Corl decided he could not let that happen. Exchanging glances, he and the nurse unplugged the patient from the monitor, wheeled her stretcher down the hall, and pushed it out of the hospital. The blast of cold air when the door swung open caused Corl to shudder. A nurse called the police to come pick the patient up. (It turned out that she had an outstanding warrant and was arrested.) Later, after he returned to the E.R., Corl could not stop thinking about what he’d done, imagining how the medical-school version of himself would have judged his conduct. “He would have been horrified.”
Concerns about the corporate takeover of America’s medical system are hardly new. More than half a century ago, the writers Barbara and John Ehrenreich assailed the power of pharmaceutical companies and other large corporations in what they termed the “medical-industrial complex,” which, as the phrase suggests, was anything but a charitable enterprise. In the decades that followed, the official bodies of the medical profession seemed untroubled by this. To the contrary, the American Medical Association consistently opposed efforts to broaden access to health care after World War II, undertaking aggressive lobbying campaigns against proposals for a single-payer public system, which it saw as a threat to physicians’ autonomy.
But as the sociologist Paul Starr noted in “The Social Transformation of American Medicine,” physicians earned the public’s trust and derived much of their authority because they were perceived to be “above the market and pure commercialism.” And in fields like emergency medicine, an ethos of service and self-sacrifice prevailed. At academic training programs, Robert McNamara told me, students were taught that the needs of patients should always come first, and that doctors should never allow financial interests to interfere with how they did their jobs. Many of these programs were based in inner-city hospitals whose emergency rooms were often filled with indigent patients. Caring for people regardless of their financial means was both a legal obligation — codified in the Emergency Medical Treatment and Labor Act, a federal law passed in 1986 — and, in programs like the one McNamara ran at Temple, a point of pride. But he acknowledged that over time, these values increasingly clashed with the reality that residents encountered once they entered the work force. “We’re training people to put the patient first,” he says, “and they’re running into a buzz saw.”

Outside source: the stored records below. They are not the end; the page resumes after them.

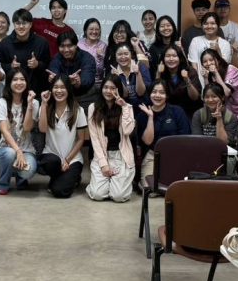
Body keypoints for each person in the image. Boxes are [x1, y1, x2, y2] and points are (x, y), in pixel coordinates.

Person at [86, 75, 135, 203]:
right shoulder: (93, 108)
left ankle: (115, 184)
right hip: (102, 155)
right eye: (106, 87)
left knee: (118, 196)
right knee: (97, 194)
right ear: (101, 88)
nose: (108, 91)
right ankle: (102, 183)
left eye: (113, 88)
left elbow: (127, 131)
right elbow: (95, 139)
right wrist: (104, 165)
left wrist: (124, 107)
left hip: (121, 156)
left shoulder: (127, 107)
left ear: (118, 90)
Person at [37, 76, 87, 199]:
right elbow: (42, 129)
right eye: (56, 87)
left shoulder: (78, 110)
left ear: (68, 89)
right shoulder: (45, 107)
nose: (59, 91)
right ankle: (60, 177)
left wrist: (68, 160)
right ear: (51, 90)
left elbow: (81, 139)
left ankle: (73, 177)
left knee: (60, 192)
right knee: (51, 162)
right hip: (51, 157)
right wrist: (44, 103)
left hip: (72, 159)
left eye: (63, 87)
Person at [136, 80, 191, 191]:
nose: (157, 95)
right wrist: (150, 118)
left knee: (177, 188)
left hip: (175, 155)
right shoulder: (143, 114)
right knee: (148, 189)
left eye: (162, 92)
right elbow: (147, 141)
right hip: (153, 155)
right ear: (150, 94)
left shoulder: (177, 111)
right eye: (154, 92)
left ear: (167, 95)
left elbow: (185, 138)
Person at [0, 69, 39, 195]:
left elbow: (27, 128)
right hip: (5, 148)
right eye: (15, 79)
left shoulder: (34, 103)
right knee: (10, 153)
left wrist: (29, 105)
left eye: (22, 79)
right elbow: (4, 131)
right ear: (9, 83)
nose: (19, 82)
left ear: (27, 83)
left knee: (29, 171)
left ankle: (21, 178)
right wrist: (18, 151)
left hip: (27, 150)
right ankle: (3, 183)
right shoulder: (1, 103)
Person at [0, 8, 51, 96]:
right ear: (14, 24)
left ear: (30, 24)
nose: (21, 26)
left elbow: (48, 66)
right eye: (18, 23)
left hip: (36, 91)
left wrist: (37, 64)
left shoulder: (42, 42)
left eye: (24, 23)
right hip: (13, 92)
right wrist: (10, 66)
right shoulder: (5, 43)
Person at [198, 48, 238, 124]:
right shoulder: (211, 76)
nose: (208, 63)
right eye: (205, 61)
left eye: (211, 60)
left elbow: (226, 92)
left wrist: (216, 73)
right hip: (236, 111)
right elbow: (209, 95)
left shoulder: (230, 69)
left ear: (218, 60)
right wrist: (205, 78)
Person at [48, 30, 96, 103]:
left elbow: (88, 80)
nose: (66, 50)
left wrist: (79, 83)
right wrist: (52, 80)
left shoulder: (87, 58)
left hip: (84, 96)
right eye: (62, 46)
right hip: (62, 95)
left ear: (76, 45)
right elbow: (54, 75)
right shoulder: (56, 58)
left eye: (69, 46)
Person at [154, 45, 200, 121]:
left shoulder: (190, 71)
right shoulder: (161, 72)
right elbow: (156, 92)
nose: (171, 59)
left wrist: (186, 79)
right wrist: (158, 73)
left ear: (180, 58)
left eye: (174, 56)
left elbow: (195, 97)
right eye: (168, 56)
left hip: (189, 111)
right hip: (168, 111)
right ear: (163, 59)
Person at [186, 12, 233, 77]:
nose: (209, 26)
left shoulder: (225, 44)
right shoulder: (195, 41)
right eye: (206, 23)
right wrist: (197, 81)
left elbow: (225, 67)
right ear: (202, 25)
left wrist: (218, 51)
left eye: (212, 23)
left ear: (218, 25)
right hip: (200, 80)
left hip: (220, 81)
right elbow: (194, 66)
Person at [112, 42, 151, 107]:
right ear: (115, 56)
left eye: (126, 54)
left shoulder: (141, 66)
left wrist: (138, 74)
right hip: (124, 107)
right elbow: (124, 95)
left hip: (143, 107)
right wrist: (117, 78)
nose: (123, 57)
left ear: (131, 54)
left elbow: (141, 93)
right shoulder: (114, 71)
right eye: (119, 54)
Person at [78, 17, 107, 86]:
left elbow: (103, 70)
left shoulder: (104, 46)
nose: (94, 32)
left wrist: (101, 58)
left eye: (97, 29)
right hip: (81, 82)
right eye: (91, 29)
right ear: (85, 30)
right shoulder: (79, 45)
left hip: (98, 84)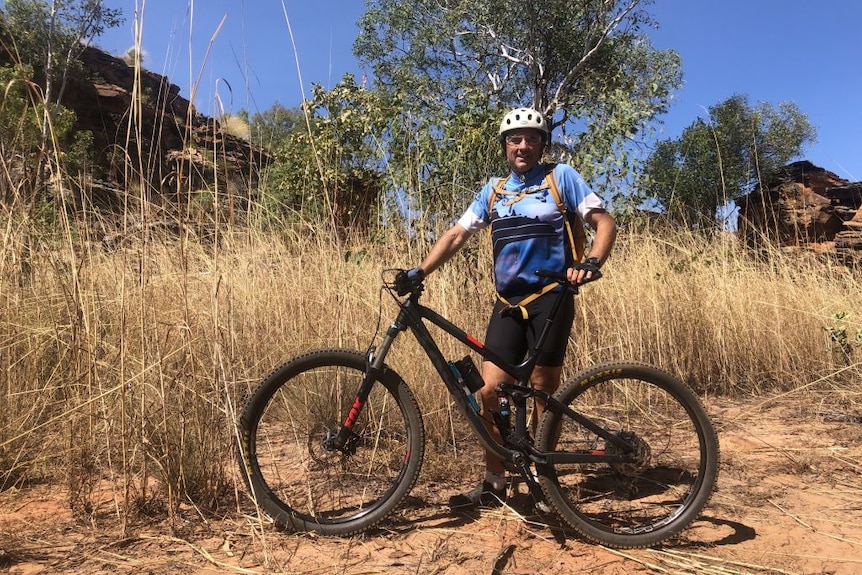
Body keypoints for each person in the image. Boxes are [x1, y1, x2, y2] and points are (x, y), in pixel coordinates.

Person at [409, 106, 617, 508]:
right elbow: (456, 234)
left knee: (542, 393)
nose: (522, 145)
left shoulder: (562, 179)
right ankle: (494, 482)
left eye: (531, 138)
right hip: (507, 304)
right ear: (505, 146)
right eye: (514, 139)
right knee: (486, 391)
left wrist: (591, 263)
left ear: (542, 144)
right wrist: (420, 271)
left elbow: (604, 223)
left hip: (551, 299)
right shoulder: (494, 190)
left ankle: (545, 484)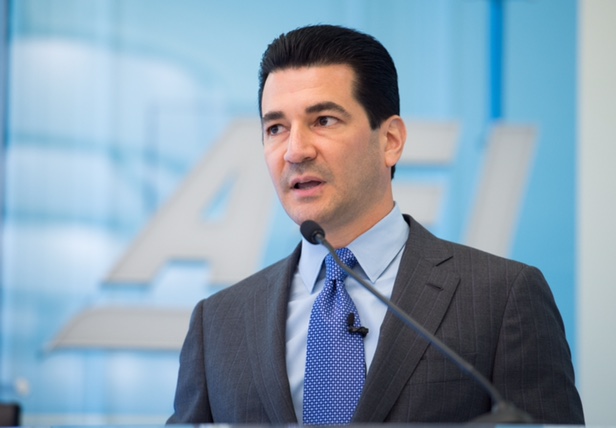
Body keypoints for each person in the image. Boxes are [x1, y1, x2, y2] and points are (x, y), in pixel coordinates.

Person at [167, 24, 584, 424]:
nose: (295, 151)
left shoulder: (502, 297)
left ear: (391, 141)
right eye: (276, 128)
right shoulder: (217, 323)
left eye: (323, 120)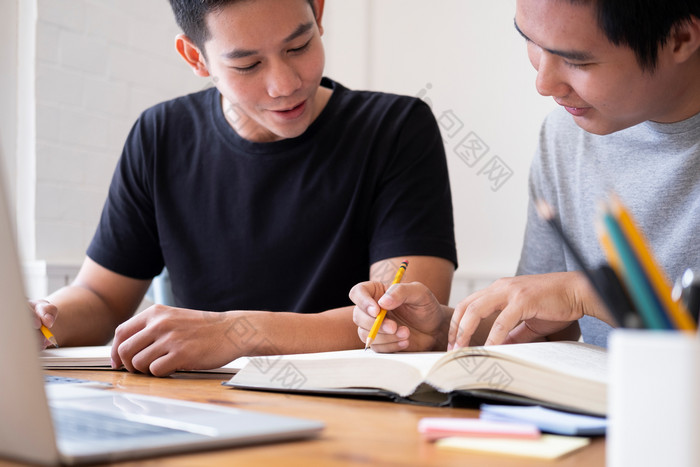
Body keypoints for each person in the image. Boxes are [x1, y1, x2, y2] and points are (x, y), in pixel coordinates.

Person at [32, 0, 457, 376]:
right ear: (196, 58)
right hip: (202, 405)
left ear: (319, 12)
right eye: (247, 65)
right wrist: (37, 321)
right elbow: (100, 298)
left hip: (354, 413)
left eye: (299, 46)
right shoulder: (160, 135)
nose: (285, 84)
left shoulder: (395, 128)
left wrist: (235, 333)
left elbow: (411, 320)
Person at [351, 0, 700, 351]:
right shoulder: (567, 134)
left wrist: (588, 293)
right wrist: (442, 330)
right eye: (530, 40)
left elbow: (571, 297)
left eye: (577, 61)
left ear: (681, 38)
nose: (543, 84)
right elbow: (541, 323)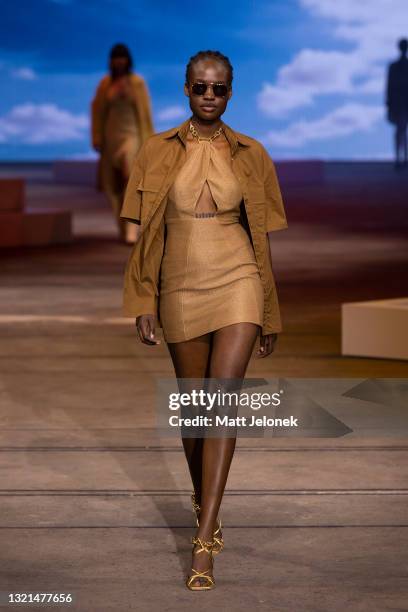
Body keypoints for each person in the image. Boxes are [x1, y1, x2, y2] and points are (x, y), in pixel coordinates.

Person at [119, 50, 288, 590]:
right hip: (179, 282)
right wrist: (143, 299)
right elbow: (145, 240)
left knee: (221, 403)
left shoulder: (253, 154)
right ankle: (204, 502)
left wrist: (268, 308)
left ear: (231, 93)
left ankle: (204, 539)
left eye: (218, 89)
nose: (209, 96)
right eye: (199, 88)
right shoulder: (153, 152)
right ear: (186, 91)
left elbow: (260, 242)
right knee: (195, 412)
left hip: (237, 274)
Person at [91, 43, 154, 243]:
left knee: (131, 180)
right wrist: (97, 137)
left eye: (122, 57)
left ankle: (131, 230)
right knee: (112, 187)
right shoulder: (105, 84)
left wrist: (149, 141)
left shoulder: (137, 82)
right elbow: (98, 112)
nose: (119, 61)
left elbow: (145, 113)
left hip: (132, 135)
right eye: (116, 57)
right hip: (111, 136)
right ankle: (122, 225)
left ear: (128, 60)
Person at [386, 38, 408, 169]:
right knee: (401, 130)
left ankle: (402, 158)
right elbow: (389, 86)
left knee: (401, 129)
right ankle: (400, 158)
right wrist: (389, 103)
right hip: (398, 103)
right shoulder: (394, 67)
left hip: (402, 102)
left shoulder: (395, 66)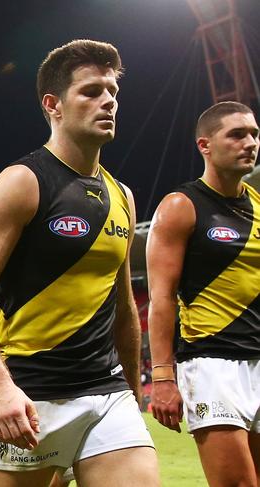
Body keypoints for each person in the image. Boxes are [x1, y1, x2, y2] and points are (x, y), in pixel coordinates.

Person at [0, 39, 159, 487]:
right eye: (91, 91)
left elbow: (123, 305)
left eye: (112, 92)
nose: (108, 101)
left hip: (108, 394)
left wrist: (133, 396)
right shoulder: (22, 182)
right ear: (53, 105)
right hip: (31, 397)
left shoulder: (123, 197)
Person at [147, 101, 260, 486]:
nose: (250, 142)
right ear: (205, 145)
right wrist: (163, 376)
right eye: (237, 134)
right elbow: (161, 297)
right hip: (213, 364)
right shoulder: (182, 206)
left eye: (255, 134)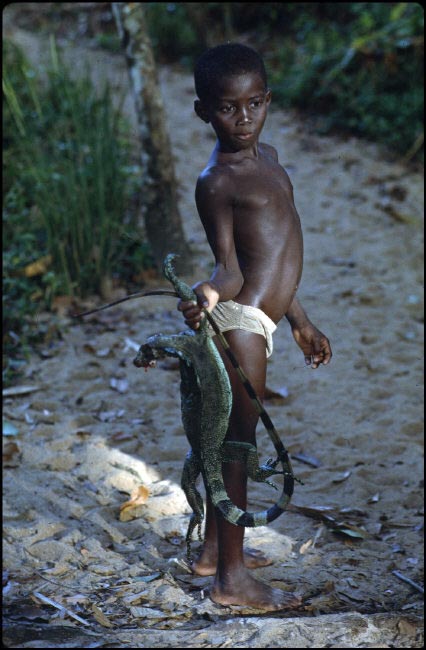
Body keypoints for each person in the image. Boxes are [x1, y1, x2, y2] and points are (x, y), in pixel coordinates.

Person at [178, 43, 332, 612]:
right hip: (238, 322)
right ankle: (231, 581)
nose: (242, 119)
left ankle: (215, 554)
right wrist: (208, 296)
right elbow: (231, 268)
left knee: (231, 448)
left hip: (266, 320)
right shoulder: (216, 181)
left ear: (267, 100)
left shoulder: (268, 157)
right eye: (226, 108)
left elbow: (277, 254)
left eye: (253, 104)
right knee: (234, 450)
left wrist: (300, 320)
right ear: (203, 112)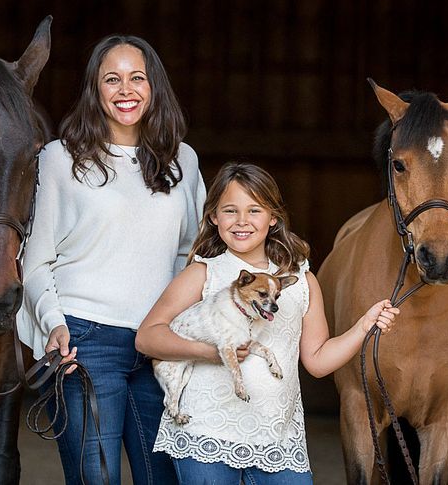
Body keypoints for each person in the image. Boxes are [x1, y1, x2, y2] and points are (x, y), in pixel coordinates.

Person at [16, 34, 206, 485]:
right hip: (86, 341)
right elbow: (36, 260)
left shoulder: (183, 161)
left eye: (137, 78)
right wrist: (52, 324)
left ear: (154, 87)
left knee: (164, 478)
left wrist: (182, 326)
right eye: (112, 79)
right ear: (95, 90)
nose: (126, 90)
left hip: (160, 343)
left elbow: (192, 254)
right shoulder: (61, 159)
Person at [135, 162, 398, 484]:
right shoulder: (203, 274)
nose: (242, 221)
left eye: (254, 210)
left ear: (273, 218)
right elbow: (147, 337)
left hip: (277, 435)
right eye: (230, 211)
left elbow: (317, 362)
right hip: (207, 429)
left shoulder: (301, 281)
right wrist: (208, 352)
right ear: (214, 217)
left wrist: (363, 326)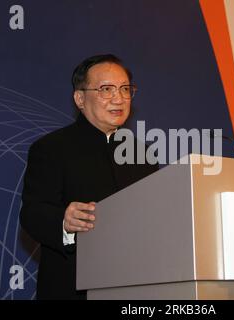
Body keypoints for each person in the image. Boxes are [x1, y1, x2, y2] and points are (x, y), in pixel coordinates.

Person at [20, 54, 158, 300]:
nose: (119, 98)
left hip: (135, 289)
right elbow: (33, 213)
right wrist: (64, 221)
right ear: (80, 98)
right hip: (72, 287)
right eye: (106, 89)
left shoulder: (142, 154)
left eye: (125, 89)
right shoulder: (51, 148)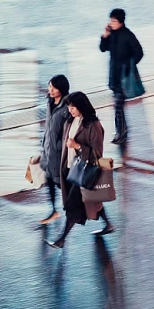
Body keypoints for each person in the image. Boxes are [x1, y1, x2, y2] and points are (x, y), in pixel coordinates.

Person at [46, 91, 114, 249]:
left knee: (73, 206)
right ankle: (108, 224)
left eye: (73, 107)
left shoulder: (94, 126)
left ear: (82, 106)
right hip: (70, 168)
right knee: (91, 200)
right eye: (69, 106)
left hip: (85, 170)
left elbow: (97, 153)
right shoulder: (70, 121)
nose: (70, 110)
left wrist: (77, 146)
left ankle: (61, 239)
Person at [100, 8, 144, 144]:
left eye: (113, 21)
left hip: (123, 78)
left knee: (118, 106)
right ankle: (122, 130)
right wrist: (105, 36)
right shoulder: (112, 34)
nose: (111, 23)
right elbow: (102, 48)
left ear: (121, 22)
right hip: (114, 75)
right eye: (110, 20)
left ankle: (121, 132)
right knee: (119, 107)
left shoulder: (128, 35)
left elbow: (139, 52)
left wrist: (129, 66)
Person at [37, 74, 70, 225]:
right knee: (49, 181)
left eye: (54, 87)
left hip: (60, 156)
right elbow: (48, 128)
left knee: (74, 192)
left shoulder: (67, 107)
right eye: (50, 86)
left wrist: (58, 146)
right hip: (49, 153)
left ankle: (103, 217)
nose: (50, 90)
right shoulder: (50, 102)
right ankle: (53, 211)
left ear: (61, 89)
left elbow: (70, 132)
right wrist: (42, 149)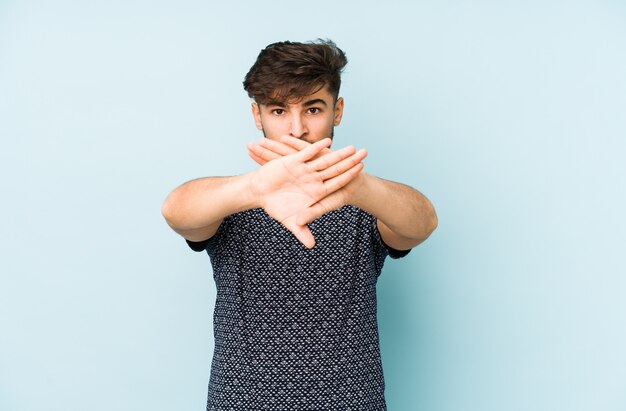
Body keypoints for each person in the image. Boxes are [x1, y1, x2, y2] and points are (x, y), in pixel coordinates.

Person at [162, 39, 438, 410]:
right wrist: (253, 188)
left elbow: (421, 223)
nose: (296, 130)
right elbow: (176, 211)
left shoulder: (365, 204)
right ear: (256, 116)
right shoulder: (232, 202)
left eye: (312, 109)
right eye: (278, 110)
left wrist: (358, 188)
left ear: (336, 111)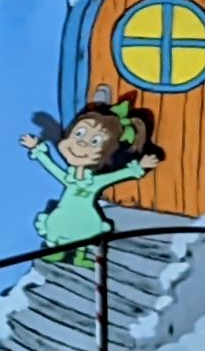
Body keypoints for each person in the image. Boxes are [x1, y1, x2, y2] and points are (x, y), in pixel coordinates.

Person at [21, 95, 164, 251]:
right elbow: (52, 167)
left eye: (94, 142)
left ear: (105, 154)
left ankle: (80, 254)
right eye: (78, 134)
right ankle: (56, 252)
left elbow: (118, 175)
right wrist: (38, 149)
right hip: (62, 218)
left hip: (86, 219)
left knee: (83, 236)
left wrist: (140, 167)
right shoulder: (70, 179)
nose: (81, 143)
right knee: (58, 232)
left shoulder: (95, 182)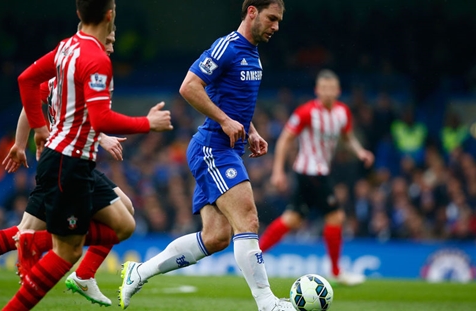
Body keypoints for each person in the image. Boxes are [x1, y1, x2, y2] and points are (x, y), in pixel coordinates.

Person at [0, 25, 145, 307]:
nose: (111, 45)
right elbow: (52, 105)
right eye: (108, 39)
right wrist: (23, 143)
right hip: (65, 161)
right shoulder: (82, 69)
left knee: (122, 210)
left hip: (69, 159)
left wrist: (22, 143)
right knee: (34, 233)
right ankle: (79, 273)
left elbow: (37, 102)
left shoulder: (67, 70)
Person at [118, 1, 291, 311]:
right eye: (272, 18)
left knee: (215, 238)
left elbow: (233, 101)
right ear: (252, 11)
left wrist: (250, 131)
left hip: (227, 148)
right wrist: (225, 121)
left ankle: (139, 272)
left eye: (279, 20)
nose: (276, 26)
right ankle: (268, 304)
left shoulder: (253, 55)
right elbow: (189, 86)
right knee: (248, 219)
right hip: (213, 147)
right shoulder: (227, 47)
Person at [7, 0, 172, 308]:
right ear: (110, 15)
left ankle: (44, 248)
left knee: (124, 225)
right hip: (68, 163)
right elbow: (101, 119)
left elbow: (25, 79)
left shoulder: (67, 47)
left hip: (69, 160)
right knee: (67, 251)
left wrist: (40, 128)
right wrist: (148, 123)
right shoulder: (96, 58)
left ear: (79, 13)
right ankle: (28, 262)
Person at [258, 69, 374, 285]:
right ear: (317, 90)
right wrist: (277, 171)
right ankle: (337, 272)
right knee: (336, 217)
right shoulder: (306, 112)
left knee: (292, 219)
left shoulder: (342, 112)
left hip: (318, 173)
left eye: (332, 88)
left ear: (338, 91)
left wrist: (360, 152)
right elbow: (285, 139)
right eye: (324, 88)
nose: (328, 92)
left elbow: (347, 138)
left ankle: (255, 255)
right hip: (311, 173)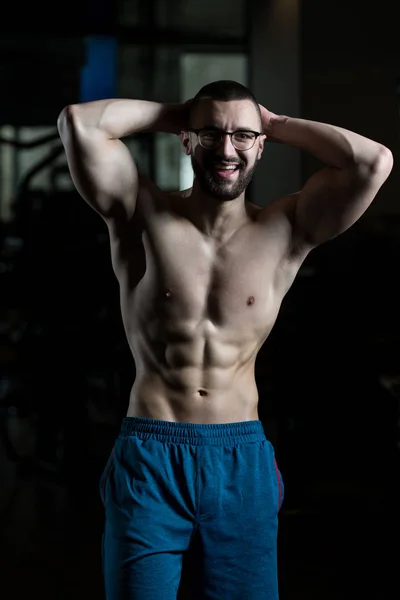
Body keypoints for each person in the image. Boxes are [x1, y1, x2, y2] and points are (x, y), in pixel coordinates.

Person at [57, 80, 393, 599]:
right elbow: (81, 123)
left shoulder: (286, 229)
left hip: (240, 461)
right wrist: (187, 116)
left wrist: (273, 124)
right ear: (187, 141)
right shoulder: (141, 214)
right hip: (151, 452)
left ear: (260, 145)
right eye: (210, 136)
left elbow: (372, 162)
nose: (227, 150)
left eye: (243, 137)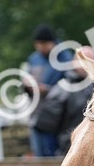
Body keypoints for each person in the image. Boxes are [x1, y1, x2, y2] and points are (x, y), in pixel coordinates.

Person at [33, 46, 94, 157]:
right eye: (81, 61)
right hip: (69, 151)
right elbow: (44, 127)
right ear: (73, 63)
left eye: (90, 61)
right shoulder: (62, 89)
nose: (85, 65)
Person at [26, 25, 73, 158]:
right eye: (37, 44)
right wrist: (27, 85)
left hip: (57, 114)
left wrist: (48, 90)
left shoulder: (65, 58)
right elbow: (27, 77)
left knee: (56, 152)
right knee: (39, 151)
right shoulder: (34, 58)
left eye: (43, 44)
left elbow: (71, 85)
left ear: (51, 42)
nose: (40, 47)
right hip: (37, 111)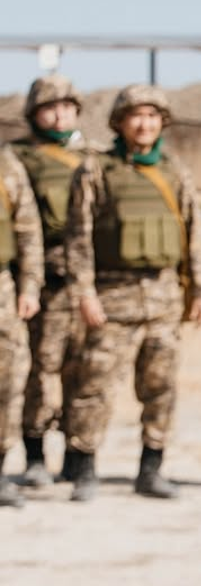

Throughout the medical system, the insistence on revenue and profits has accelerated. This can be seen in the shuttering of pediatric units at many hospitals and regional medical centers, in part because treating children is less lucrative than treating adults, who order more elective surgeries and are less likely to be on Medicaid. It can be seen in emergency rooms that were understaffed because of budgetary constraints long before the pandemic began. And it can be seen in the push by multibillion-dollar companies like CVS and Walmart to buy or invest in primary-care practices, a rapidly consolidating field attractive to investors because many of the patients who seek such care are enrolled in the Medicare Advantage program, which pays out $400 billion to insurers annually. Over the past decade, meanwhile, private-equity investment in the health care industry has surged, a wave of acquisitions that has swept up physician practices, hospitals, outpatient clinics, home health agencies. McNamara estimates that the staffing in 30 percent of all emergency rooms is now overseen by private-equity-owned firms. Once in charge, these companies “start squeezing the doctors to see more patients per hour, cutting staff,” he says.
As the focus on revenue and the adoption of business metrics has grown more pervasive, young people embarking on careers in medicine are beginning to wonder if they are the beneficiaries of capitalism or just another exploited class. In 2021, the average medical student graduated with more than $200,000 in debt. In the past, one privilege conferred on physicians who made these sacrifices was the freedom to control their working conditions in independent practices. But today, 70 percent of doctors work as salaried employees of large hospital systems or corporate entities, taking orders from administrators and executives who do not always share their values or priorities.
Philip Sossenheimer, a 30-year-old medical resident at Stanford, told me that these changes had begun to precipitate a shift in self-perception among doctors. In the past, physicians “didn’t really see themselves as laborers,” he notes. “They viewed themselves as business owners or scientists, as a class above working people.” Sossenheimer feels that it is different for his generation, because younger doctors realize that they will have far less control over their working conditions than their elders did — that the prestige of their profession won’t spare them from the degradation experienced by workers in other sectors of the economy. “For our generation, millennials and below, our feeling is that there is a big power imbalance between employers and workers,” he says.
Last May, the medical residents at Stanford voted to form a union by a tally of 835 to 214, a campaign Sossenheimer enthusiastically supported. “We’ve seen a boom in unionization in many other industries,” he told me, “and we realize it can level the power dynamics, not just for other workers but within medicine.” One thing that drove this home to him was seeing the nurses at Stanford, who belong to a union, go on strike to advocate for safer staffing and better working conditions. Their outspokenness stood in striking contrast to the silence of residents, who risked being singled out and disciplined if they dared to say anything that might attract the notice of the administration or their superiors. “That’s a big reason that unionization is so important,” he says.